Now be sure you’re sitting down for this part. If you’ve never seen this before you may have your mind blown. We’re about to pull the crazy Y-combinator out of the toolbox. This function is so cool that people have it tattooed to themselves.
let rec Y f x = f (Y f) x
It looks simple enough. The Y combinator essentially takes a function which is not recursive and returns a version of it that is. How does it do it? Magic! The function given to the Y combinator is expected to itself take a function (and a value) which it’s able to use to recurse. The Y combinator generates this by applying itself to the function given! I really should write a separate post explaining this but, to stick to the “pointless” topic at hand, let’s just see it in action. A rewrite of our plain F# factorial function from above would look like:
let fac = Y (fun f n -> if n > 1 then n * f (n - 1) else n)
Notice there’s no rec keyword (and no fac in the body), yet it works! We can do the same for our Forth-style version:
let FAC = Y (fun REC ->
(DUP >> ONE >> GT >> IF (DUP >> ONE >> SUB >> REC >> MUL) NOP))
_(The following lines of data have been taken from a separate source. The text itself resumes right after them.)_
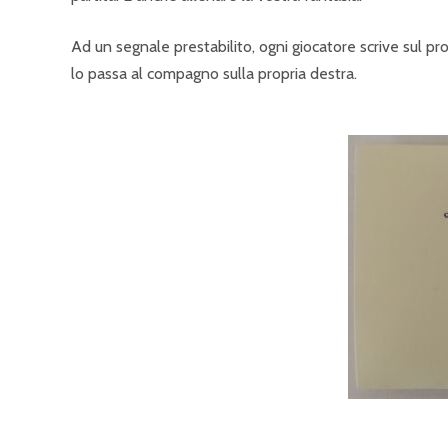
Ad un segnale prestabilito, ogni giocatore scrive sul p
lo passa al compagno sulla propria destra.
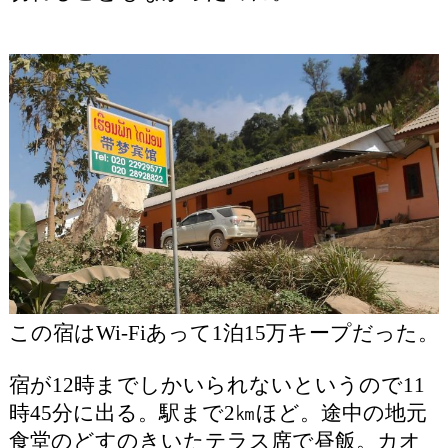
この宿はWi-Fiあって1泊15万キープだった。
宿が12時までしかいられないというので11
時45分に出る。駅まで2㎞ほど。途中の地元
食堂のどすのきいたテラス席で昼飯。カオ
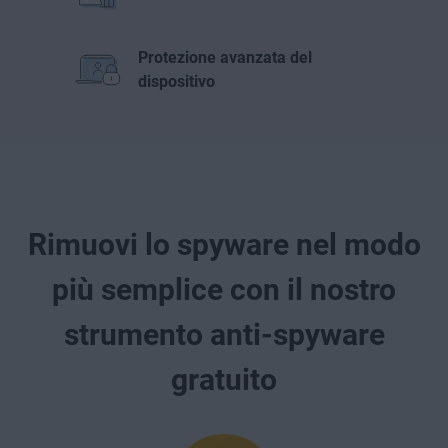
Protezione avanzata del
dispositivo
Rimuovi lo spyware nel modo
più semplice con il nostro
strumento anti-spyware
gratuito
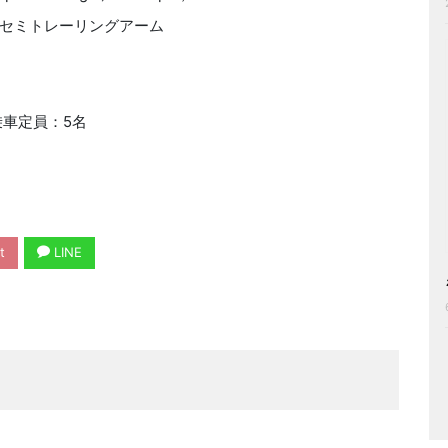
セミトレーリングアーム
乗車定員：5名
t
LINE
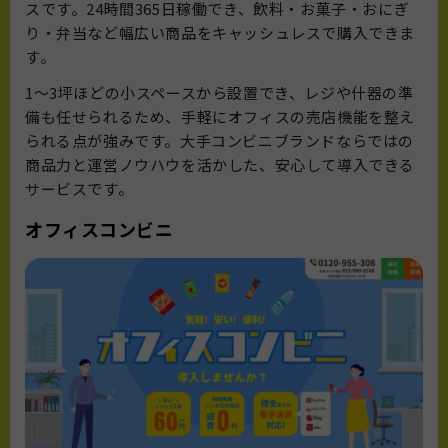
スです。24時間365日稼働でき、飲料・お菓子・おにぎ
り・弁当など幅広い商品をキャッシュレスで購入できま
す。
1〜3坪ほどの小スペースから設置でき、レジや什器の準
備も任せられるため、手軽にオフィスの売店機能を整え
られる点が強みです。大手コンビニブランドならではの
商品力と運営ノウハウを活かした、安心して導入できる
サービスです。
オフィスコンビニ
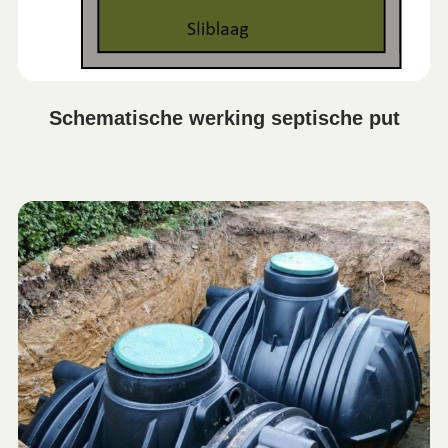
Schematische werking septische put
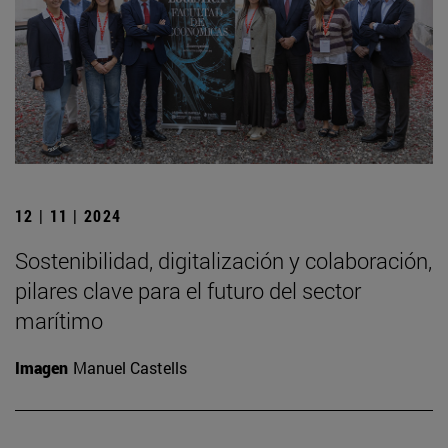
12 | 11 | 2024
Sostenibilidad, digitalización y colaboración,
pilares clave para el futuro del sector
marítimo
Imagen
Manuel Castells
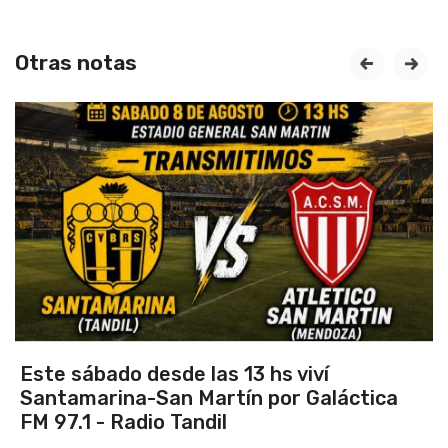
Otras notas
prev
next
Vuelve el torneo oficial de hockey
a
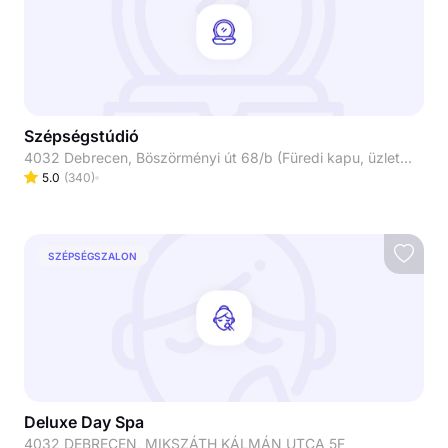
Szépségstúdió
4032 Debrecen, Böszörményi út 68/b (Füredi kapu, üzletsor/ Lana ruházat mellett balra)
5.0
(
340
)
SZÉPSÉGSZALON
Deluxe Day Spa
4032 DEBRECEN, MIKSZÁTH KÁLMÁN UTCA 5F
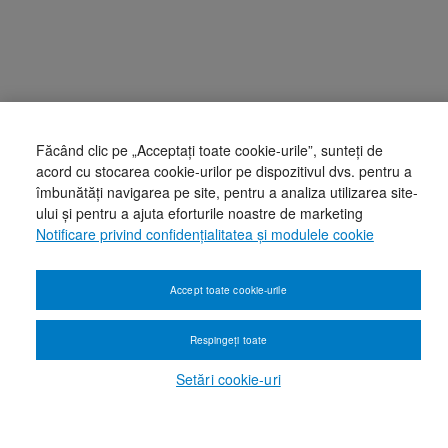
Făcând clic pe „Acceptați toate cookie-urile”, sunteți de
acord cu stocarea cookie-urilor pe dispozitivul dvs. pentru a
îmbunătăți navigarea pe site, pentru a analiza utilizarea site-
ului și pentru a ajuta eforturile noastre de marketing
Notificare privind confidențialitatea și modulele cookie
Accept toate cookie-urile
Respingeți toate
Setări cookie-uri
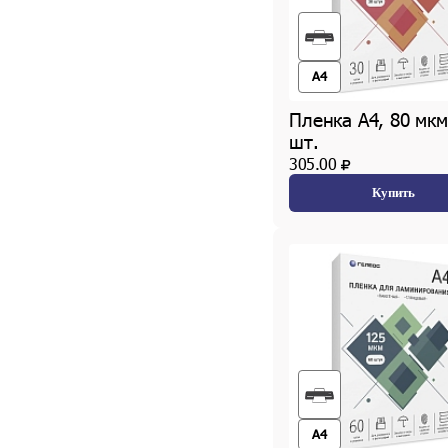
A4
Пленка А4, 80 мкм
шт.
305.00
Купить
A4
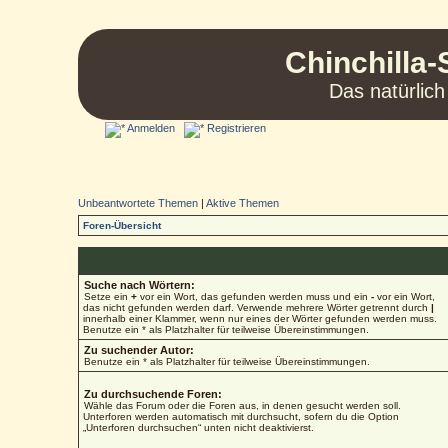
Chinchilla-
Das natürlich
Anmelden
Registrieren
Unbeantwortete Themen
|
Aktive Themen
Foren-Übersicht
Suche nach Wörtern:
Setze ein
+
vor ein Wort, das gefunden werden muss und ein
-
vor ein Wort,
das nicht gefunden werden darf. Verwende mehrere Wörter getrennt durch
|
innerhalb einer Klammer, wenn nur eines der Wörter gefunden werden muss.
Benutze ein * als Platzhalter für teilweise Übereinstimmungen.
Zu suchender Autor:
Benutze ein * als Platzhalter für teilweise Übereinstimmungen.
Zu durchsuchende Foren:
Wähle das Forum oder die Foren aus, in denen gesucht werden soll.
Unterforen werden automatisch mit durchsucht, sofern du die Option
„Unterforen durchsuchen“ unten nicht deaktivierst.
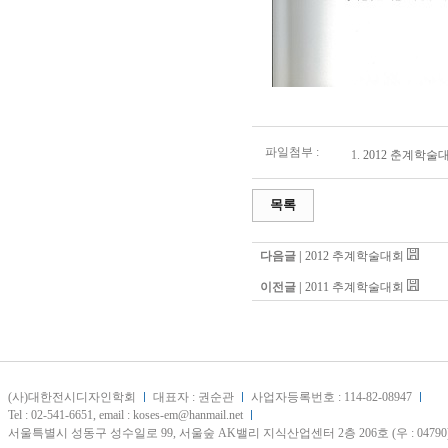
파일첨부 :
1.
2012 춘계학술대
목록
다음글 |
2012 추계학술대회
이전글 |
2011 추계학술대회
(사)대한전시디자인학회
대표자 : 권순관
사업자등록번호 : 114-82-08947
Tel : 02-541-6651, email : koses-em@hanmail.net
서울특별시 성동구 성수일로 99, 서울숲 AK밸리 지식산업센터 2층 206호 (우 : 04790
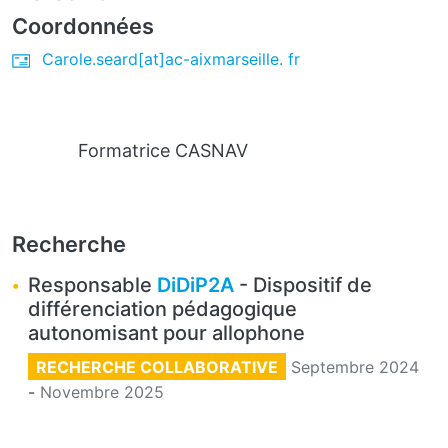
Coordonnées
Carole.seard[at]ac-aixmarseille. fr
Formatrice CASNAV
Recherche
Responsable
DiDiP2A
- Dispositif de
différenciation pédagogique
autonomisant pour allophone
RECHERCHE COLLABORATIVE
Septembre 2024
-
Novembre 2025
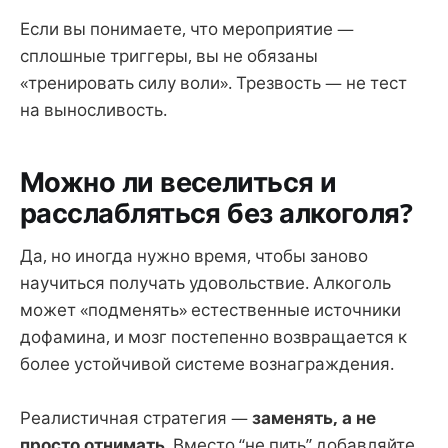
Если вы понимаете, что мероприятие —
сплошные триггеры, вы не обязаны
«тренировать силу воли». Трезвость — не тест
на выносливость.
Можно ли веселиться и
расслабляться без алкоголя?
Да, но иногда нужно время, чтобы заново
научиться получать удовольствие. Алкоголь
может «подменять» естественные источники
дофамина, и мозг постепенно возвращается к
более устойчивой системе вознаграждения.
Реалистичная стратегия —
заменять, а не
просто отнимать
. Вместо “не пить” добавляйте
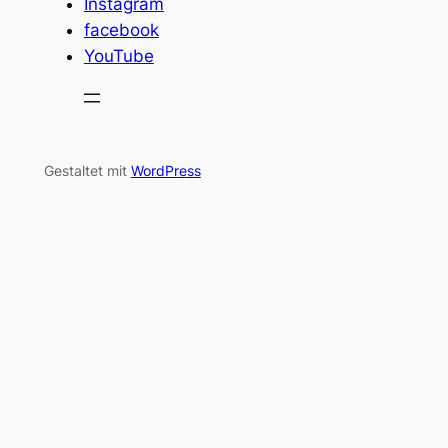
Instagram
facebook
YouTube
Gestaltet mit
WordPress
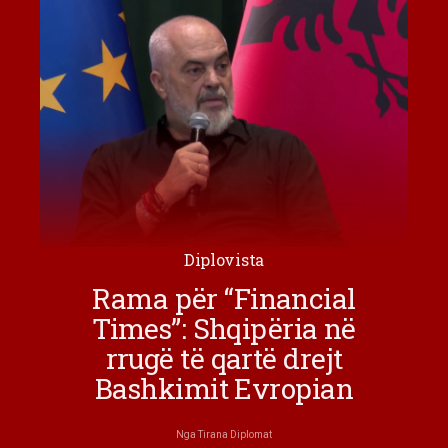
Diplovista
Rama për “Financial
Times”: Shqipëria në
rrugë të qartë drejt
Bashkimit Evropian
Nga
Tirana Diplomat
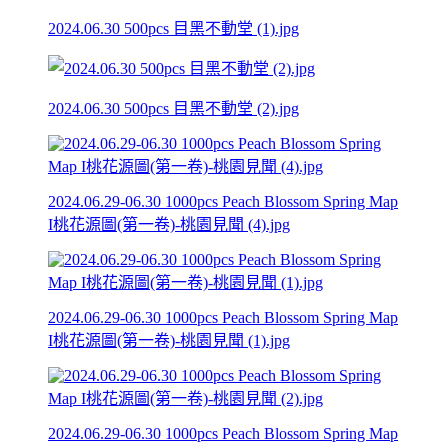
2024.06.30 500pcs 目黑不動堂 (1).jpg
2024.06.30 500pcs 目黑不動堂 (2).jpg
2024.06.29-06.30 1000pcs Peach Blossom Spring Map
I桃花源圖(第一卷)-桃園見聞 (4).jpg
2024.06.29-06.30 1000pcs Peach Blossom Spring Map
I桃花源圖(第一卷)-桃園見聞 (1).jpg
2024.06.29-06.30 1000pcs Peach Blossom Spring Map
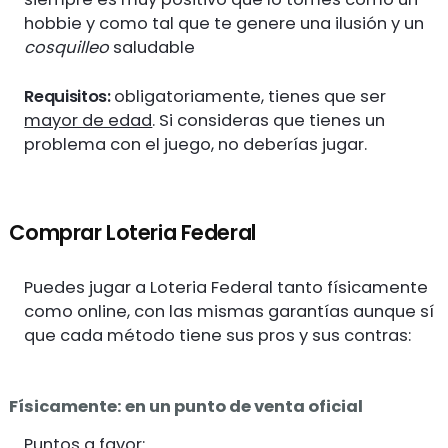
hobbie y como tal que te genere una ilusión y un
cosquilleo
saludable
Requisitos:
obligatoriamente, tienes que ser
mayor de edad
. Si consideras que tienes un
problema con el juego, no deberías jugar.
Comprar Loteria Federal
Puedes jugar a Loteria Federal tanto físicamente
como online, con las mismas garantías aunque sí
que cada método tiene sus pros y sus contras:
Físicamente: en un punto de venta oficial
Puntos a favor:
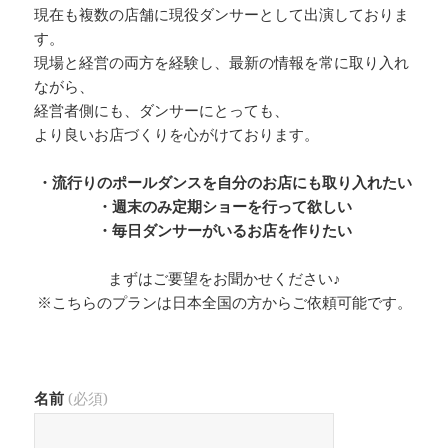
現在も複数の店舗に現役ダンサーとして出演しておりま
す。
現場と経営の両方を経験し、最新の情報を常に取り入れ
ながら、
経営者側にも、ダンサーにとっても、
より良いお店づくりを心がけております。
・流行りのポールダンスを自分のお店にも取り入れたい
・週末のみ定期ショーを行って欲しい
・毎日ダンサーがいるお店を作りたい
まずはご要望をお聞かせください♪
※こちらのプランは日本全国の方からご依頼可能です。
名前
(必須)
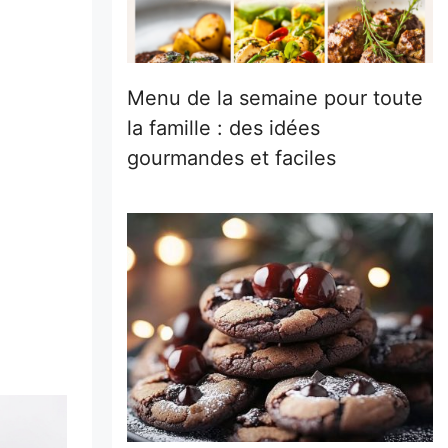
Menu de la semaine pour toute
la famille : des idées
gourmandes et faciles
It's a bummer that we can't avoid doing this in a pointful manner (the REC argument), but it works nicely:
> FAC [7.]
For a finale, and using our FAC to demonstrate that you can compose recursive functions, let’s calculate my favorite number (the constant e) using the power series:
We can run the series to some finite k and it quickly converges; in fact to n-decimal places with a max k of n+3.
let EULER_GEN = Y (fun REC -> DUP >> FAC >> ONE >> SWAP >> DIV >> ROT >> ADD >> SWAP >> ONE >> SUB >> DUP >> LIT 0. >> GT >> IF REC DROP)
Given a max k (of 12) and an initial seed value (of 1) it spits out e to the 9th decimal place:
> EULER_GEN [12.; 1.]
Actually, I lied though. My favorite number is zero of course.